Glucocorticoids Regulation of FosB/ΔFosB Expression Induced by Chronic Opiate Exposure in the Brain Stress System

Chronic use of drugs of abuse profoundly alters stress-responsive system. Repeated exposure to morphine leads to accumulation of the transcription factor Delta FosB, particularly in brain areas associated with reward and stress. The persistent effects of Delta FosB on target genes may play an important role in the plasticity induced by drugs of abuse. Recent evidence suggests that stress-related hormones (e. g., glucocorticoids, GC) may induce adaptations in the brain stress system that is likely to involve alteration in gene expression and transcription factors. This study examined the role of GC in regulation of FosB/Delta FosB in both hypothalamic and extrahypothalamic brain stress systems during morphine dependence.
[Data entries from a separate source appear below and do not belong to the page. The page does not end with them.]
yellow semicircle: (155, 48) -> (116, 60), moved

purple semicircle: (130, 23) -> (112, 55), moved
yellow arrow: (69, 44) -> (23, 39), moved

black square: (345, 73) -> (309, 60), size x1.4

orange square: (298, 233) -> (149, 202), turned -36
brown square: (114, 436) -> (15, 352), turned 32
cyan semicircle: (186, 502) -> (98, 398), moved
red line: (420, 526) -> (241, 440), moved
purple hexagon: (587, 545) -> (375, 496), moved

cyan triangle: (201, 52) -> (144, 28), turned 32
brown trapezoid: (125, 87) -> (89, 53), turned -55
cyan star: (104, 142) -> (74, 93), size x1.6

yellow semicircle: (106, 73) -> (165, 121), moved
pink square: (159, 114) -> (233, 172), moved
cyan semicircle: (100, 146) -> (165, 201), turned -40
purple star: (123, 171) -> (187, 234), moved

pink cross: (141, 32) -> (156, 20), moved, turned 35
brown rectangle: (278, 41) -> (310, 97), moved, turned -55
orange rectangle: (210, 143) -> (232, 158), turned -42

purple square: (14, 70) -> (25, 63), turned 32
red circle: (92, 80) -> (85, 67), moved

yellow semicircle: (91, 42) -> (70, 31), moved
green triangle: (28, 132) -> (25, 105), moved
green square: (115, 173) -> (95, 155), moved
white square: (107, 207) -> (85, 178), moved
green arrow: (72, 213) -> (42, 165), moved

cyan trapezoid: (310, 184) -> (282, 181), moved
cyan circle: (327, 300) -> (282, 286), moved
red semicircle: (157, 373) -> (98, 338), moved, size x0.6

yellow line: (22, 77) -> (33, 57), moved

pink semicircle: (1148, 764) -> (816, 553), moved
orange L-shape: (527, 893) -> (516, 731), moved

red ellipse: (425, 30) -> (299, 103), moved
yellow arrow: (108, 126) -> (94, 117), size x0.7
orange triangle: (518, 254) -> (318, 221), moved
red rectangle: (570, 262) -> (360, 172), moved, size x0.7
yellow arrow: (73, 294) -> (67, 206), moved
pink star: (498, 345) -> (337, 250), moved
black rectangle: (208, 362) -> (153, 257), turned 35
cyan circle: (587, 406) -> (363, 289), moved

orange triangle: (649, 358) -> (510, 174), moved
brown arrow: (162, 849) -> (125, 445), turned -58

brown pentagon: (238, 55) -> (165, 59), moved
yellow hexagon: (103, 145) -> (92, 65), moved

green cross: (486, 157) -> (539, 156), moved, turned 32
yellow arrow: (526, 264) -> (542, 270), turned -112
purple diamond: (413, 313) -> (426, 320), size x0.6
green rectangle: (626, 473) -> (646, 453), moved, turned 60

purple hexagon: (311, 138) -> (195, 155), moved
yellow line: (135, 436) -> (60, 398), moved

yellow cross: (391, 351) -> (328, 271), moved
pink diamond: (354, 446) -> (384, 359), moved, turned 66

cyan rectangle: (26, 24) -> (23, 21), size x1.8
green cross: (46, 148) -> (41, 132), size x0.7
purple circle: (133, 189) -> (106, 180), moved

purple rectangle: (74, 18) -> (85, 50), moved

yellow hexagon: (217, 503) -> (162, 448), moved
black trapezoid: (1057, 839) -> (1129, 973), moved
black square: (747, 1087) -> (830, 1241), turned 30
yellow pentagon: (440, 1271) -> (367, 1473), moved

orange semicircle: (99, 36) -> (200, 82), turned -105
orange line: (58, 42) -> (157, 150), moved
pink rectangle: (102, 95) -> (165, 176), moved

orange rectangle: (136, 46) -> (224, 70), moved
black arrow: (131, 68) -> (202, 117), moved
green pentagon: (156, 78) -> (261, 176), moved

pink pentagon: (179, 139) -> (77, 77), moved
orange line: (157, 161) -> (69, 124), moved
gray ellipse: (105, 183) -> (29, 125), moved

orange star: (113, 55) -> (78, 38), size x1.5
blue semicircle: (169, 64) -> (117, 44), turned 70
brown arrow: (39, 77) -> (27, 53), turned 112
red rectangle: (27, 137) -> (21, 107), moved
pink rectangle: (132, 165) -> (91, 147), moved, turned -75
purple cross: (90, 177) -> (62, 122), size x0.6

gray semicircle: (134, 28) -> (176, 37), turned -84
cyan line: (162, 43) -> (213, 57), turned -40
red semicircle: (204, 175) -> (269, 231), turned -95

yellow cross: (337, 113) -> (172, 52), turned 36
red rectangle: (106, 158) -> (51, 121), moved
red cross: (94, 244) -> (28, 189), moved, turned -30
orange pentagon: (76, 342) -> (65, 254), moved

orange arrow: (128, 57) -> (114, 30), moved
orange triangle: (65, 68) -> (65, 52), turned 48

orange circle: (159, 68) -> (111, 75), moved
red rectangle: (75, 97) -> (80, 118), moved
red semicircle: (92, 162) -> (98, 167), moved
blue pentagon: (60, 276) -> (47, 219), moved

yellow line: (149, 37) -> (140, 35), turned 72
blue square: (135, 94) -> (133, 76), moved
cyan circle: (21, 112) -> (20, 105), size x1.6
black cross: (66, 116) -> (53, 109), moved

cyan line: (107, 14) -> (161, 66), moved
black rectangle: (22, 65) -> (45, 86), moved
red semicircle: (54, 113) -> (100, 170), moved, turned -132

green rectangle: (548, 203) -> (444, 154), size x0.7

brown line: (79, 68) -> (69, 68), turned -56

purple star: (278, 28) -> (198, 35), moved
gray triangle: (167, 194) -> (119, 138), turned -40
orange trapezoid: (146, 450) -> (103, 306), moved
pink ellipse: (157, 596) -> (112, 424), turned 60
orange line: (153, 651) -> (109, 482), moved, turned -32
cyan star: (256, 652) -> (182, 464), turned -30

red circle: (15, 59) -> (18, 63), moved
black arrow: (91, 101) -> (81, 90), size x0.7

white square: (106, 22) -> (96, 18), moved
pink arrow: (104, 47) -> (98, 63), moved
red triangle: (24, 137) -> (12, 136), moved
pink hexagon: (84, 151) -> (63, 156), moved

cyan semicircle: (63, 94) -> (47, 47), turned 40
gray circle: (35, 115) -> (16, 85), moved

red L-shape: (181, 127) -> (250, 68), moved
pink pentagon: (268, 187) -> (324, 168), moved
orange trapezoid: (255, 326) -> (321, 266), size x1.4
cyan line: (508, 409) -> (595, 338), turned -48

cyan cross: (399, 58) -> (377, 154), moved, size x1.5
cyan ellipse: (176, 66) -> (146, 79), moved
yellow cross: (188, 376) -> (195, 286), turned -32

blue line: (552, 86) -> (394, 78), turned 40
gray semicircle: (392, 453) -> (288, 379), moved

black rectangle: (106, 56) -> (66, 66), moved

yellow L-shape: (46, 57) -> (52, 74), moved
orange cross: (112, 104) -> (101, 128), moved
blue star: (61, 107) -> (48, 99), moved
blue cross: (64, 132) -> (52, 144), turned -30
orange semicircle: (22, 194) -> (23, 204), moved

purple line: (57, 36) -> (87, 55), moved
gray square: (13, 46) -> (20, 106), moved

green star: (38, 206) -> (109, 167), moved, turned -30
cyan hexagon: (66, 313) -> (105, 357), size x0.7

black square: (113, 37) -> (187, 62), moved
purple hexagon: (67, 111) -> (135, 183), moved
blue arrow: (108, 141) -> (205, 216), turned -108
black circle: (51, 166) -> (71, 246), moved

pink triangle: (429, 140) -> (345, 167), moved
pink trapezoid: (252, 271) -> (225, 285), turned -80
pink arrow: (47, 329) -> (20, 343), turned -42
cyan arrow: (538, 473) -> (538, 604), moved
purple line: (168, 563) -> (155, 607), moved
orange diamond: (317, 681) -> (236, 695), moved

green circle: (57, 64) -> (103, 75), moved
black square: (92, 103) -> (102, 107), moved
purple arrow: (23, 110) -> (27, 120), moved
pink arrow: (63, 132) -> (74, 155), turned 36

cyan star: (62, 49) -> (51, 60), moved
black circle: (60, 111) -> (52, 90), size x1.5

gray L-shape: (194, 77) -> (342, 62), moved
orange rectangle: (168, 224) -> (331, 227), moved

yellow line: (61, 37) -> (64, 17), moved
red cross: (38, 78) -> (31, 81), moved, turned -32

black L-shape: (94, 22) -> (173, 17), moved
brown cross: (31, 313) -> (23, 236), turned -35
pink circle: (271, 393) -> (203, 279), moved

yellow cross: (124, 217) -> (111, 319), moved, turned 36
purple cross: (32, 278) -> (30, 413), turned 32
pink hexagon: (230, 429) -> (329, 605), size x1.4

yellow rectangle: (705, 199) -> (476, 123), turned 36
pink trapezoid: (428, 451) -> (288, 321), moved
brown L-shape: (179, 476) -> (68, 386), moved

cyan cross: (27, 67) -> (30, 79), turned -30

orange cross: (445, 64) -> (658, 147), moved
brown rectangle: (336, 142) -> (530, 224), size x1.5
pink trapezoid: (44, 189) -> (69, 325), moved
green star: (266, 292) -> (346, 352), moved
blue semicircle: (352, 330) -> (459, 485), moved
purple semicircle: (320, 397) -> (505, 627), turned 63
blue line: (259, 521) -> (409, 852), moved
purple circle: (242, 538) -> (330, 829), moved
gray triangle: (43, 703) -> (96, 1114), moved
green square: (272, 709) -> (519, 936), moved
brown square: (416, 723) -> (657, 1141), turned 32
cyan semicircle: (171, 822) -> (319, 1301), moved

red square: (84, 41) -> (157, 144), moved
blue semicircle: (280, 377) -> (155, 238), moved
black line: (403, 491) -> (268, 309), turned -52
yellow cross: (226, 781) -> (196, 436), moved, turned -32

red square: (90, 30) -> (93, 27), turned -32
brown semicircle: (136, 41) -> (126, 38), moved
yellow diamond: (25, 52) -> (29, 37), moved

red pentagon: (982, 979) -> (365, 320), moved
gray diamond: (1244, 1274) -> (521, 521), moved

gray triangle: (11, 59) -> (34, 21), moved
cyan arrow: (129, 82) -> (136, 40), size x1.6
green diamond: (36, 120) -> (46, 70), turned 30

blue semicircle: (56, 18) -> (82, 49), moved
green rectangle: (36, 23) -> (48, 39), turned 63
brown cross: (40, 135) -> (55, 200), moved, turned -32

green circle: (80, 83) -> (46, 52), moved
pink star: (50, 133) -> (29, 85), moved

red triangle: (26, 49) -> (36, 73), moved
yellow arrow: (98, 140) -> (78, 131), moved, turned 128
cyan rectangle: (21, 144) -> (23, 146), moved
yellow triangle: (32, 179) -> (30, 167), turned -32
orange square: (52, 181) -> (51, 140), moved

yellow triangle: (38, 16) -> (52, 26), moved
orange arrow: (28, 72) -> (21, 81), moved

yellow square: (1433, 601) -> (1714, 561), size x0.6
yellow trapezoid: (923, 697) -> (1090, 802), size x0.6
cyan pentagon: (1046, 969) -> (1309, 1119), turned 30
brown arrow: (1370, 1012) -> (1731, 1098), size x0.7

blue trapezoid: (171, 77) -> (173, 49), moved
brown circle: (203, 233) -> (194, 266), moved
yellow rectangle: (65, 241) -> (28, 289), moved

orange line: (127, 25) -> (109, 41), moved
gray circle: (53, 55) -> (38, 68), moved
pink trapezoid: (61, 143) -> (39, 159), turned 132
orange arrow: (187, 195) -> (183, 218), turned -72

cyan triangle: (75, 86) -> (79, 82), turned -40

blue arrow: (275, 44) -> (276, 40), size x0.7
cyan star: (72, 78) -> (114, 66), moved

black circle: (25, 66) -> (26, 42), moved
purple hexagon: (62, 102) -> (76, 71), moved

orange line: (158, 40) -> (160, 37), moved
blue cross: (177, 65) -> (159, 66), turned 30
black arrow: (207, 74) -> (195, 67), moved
For that, expression of FosB/Delta FosB was measured in control (sham-operated) and adrenalectomized (ADX) rats that were made opiate dependent after ten days of morphine treatment. In sham-operated rats, FosB/Delta FosB was induced after chronic morphine administration in all the brain stress areas investigated: nucleus accumbens(shell) (NAc), bed nucleus of the stria terminalis (BNST), central amygdala (CeA), hypothalamic paraventricular nucleus (PVN) and nucleus of the solitary tract noradrenergic cell group (NTS-A(2)). Adrenalectomy attenuated the increased production of FosB/Delta FosB observed after chronic morphine exposure in NAc, CeA, and NTS. Furthermore, ADX decreased expression of FosB/Delta FosB within CRH-positive neurons of the BNST, PVN and CeA. Similar results were obtained in NTS-A(2) TH-positive neurons and NAc pro-dynorphin-positive neurons. These data suggest that neuroadaptation (estimated as accumulation of FosB/Delta FosB) to opiates in brain areas associated with stress is modulated by GC, supporting the evidence of a link between brain stress hormones and addiction.